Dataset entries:
Segment Open
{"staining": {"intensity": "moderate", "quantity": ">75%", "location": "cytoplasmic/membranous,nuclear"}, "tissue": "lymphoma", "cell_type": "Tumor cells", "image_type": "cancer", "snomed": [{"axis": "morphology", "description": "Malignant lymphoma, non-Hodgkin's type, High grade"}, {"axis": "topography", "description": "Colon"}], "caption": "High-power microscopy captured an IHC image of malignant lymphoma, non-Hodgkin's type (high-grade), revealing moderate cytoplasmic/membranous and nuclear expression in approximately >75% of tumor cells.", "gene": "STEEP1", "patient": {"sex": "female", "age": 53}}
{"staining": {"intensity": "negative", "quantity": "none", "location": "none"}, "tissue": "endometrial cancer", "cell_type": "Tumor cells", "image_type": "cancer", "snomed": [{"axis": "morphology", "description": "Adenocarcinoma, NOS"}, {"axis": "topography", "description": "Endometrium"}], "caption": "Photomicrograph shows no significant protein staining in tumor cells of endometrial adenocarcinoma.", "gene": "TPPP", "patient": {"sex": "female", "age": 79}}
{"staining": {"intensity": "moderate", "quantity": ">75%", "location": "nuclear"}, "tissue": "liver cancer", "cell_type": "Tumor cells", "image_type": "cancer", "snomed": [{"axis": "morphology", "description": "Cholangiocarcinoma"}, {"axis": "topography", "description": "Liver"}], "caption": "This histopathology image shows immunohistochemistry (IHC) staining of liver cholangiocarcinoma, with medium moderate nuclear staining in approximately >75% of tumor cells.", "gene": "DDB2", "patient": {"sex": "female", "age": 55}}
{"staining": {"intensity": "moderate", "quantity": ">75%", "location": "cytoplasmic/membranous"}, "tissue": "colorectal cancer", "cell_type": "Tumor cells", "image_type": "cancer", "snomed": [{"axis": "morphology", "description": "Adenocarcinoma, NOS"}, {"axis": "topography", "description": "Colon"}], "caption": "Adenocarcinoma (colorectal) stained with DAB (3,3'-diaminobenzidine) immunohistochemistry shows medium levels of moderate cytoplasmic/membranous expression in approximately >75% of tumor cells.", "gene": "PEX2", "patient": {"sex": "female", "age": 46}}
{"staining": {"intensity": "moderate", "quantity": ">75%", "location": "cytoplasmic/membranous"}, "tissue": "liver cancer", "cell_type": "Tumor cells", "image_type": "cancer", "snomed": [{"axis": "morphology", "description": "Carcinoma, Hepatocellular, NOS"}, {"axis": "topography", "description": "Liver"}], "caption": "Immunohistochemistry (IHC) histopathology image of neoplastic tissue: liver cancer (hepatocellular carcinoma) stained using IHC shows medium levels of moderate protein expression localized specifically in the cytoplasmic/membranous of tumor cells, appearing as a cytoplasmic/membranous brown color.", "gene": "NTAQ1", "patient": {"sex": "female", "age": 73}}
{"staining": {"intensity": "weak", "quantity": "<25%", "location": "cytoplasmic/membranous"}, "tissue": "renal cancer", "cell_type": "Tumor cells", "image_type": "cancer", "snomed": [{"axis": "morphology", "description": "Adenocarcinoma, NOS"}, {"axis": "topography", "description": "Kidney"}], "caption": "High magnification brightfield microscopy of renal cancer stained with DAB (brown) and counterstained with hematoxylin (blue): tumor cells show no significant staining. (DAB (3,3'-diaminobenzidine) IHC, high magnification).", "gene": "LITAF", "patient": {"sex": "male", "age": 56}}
Segment Closed
■ Work instruction
The data must be given again in full. Keep every line identical.

■ Answer section
{"staining": {"intensity": "moderate", "quantity": ">75%", "location": "cytoplasmic/membranous,nuclear"}, "tissue": "lymphoma", "cell_type": "Tumor cells", "image_type": "cancer", "snomed": [{"axis": "morphology", "description": "Malignant lymphoma, non-Hodgkin's type, High grade"}, {"axis": "topography", "description": "Colon"}], "caption": "High-power microscopy captured an IHC image of malignant lymphoma, non-Hodgkin's type (high-grade), revealing moderate cytoplasmic/membranous and nuclear expression in approximately >75% of tumor cells.", "gene": "STEEP1", "patient": {"sex": "female", "age": 53}}
{"staining": {"intensity": "negative", "quantity": "none", "location": "none"}, "tissue": "endometrial cancer", "cell_type": "Tumor cells", "image_type": "cancer", "snomed": [{"axis": "morphology", "description": "Adenocarcinoma, NOS"}, {"axis": "topography", "description": "Endometrium"}], "caption": "Photomicrograph shows no significant protein staining in tumor cells of endometrial adenocarcinoma.", "gene": "TPPP", "patient": {"sex": "female", "age": 79}}
{"staining": {"intensity": "moderate", "quantity": ">75%", "location": "nuclear"}, "tissue": "liver cancer", "cell_type": "Tumor cells", "image_type": "cancer", "snomed": [{"axis": "morphology", "description": "Cholangiocarcinoma"}, {"axis": "topography", "description": "Liver"}], "caption": "This histopathology image shows immunohistochemistry (IHC) staining of liver cholangiocarcinoma, with medium moderate nuclear staining in approximately >75% of tumor cells.", "gene": "DDB2", "patient": {"sex": "female", "age": 55}}
{"staining": {"intensity": "moderate", "quantity": ">75%", "location": "cytoplasmic/membranous"}, "tissue": "colorectal cancer", "cell_type": "Tumor cells", "image_type": "cancer", "snomed": [{"axis": "morphology", "description": "Adenocarcinoma, NOS"}, {"axis": "topography", "description": "Colon"}], "caption": "Adenocarcinoma (colorectal) stained with DAB (3,3'-diaminobenzidine) immunohistochemistry shows medium levels of moderate cytoplasmic/membranous expression in approximately >75% of tumor cells.", "gene": "PEX2", "patient": {"sex": "female", "age": 46}}
{"staining": {"intensity": "moderate", "quantity": ">75%", "location": "cytoplasmic/membranous"}, "tissue": "liver cancer", "cell_type": "Tumor cells", "image_type": "cancer", "snomed": [{"axis": "morphology", "description": "Carcinoma, Hepatocellular, NOS"}, {"axis": "topography", "description": "Liver"}], "caption": "Immunohistochemistry (IHC) histopathology image of neoplastic tissue: liver cancer (hepatocellular carcinoma) stained using IHC shows medium levels of moderate protein expression localized specifically in the cytoplasmic/membranous of tumor cells, appearing as a cytoplasmic/membranous brown color.", "gene": "NTAQ1", "patient": {"sex": "female", "age": 73}}
{"staining": {"intensity": "weak", "quantity": "<25%", "location": "cytoplasmic/membranous"}, "tissue": "renal cancer", "cell_type": "Tumor cells", "image_type": "cancer", "snomed": [{"axis": "morphology", "description": "Adenocarcinoma, NOS"}, {"axis": "topography", "description": "Kidney"}], "caption": "High magnification brightfield microscopy of renal cancer stained with DAB (brown) and counterstained with hematoxylin (blue): tumor cells show no significant staining. (DAB (3,3'-diaminobenzidine) IHC, high magnification).", "gene": "LITAF", "patient": {"sex": "male", "age": 56}}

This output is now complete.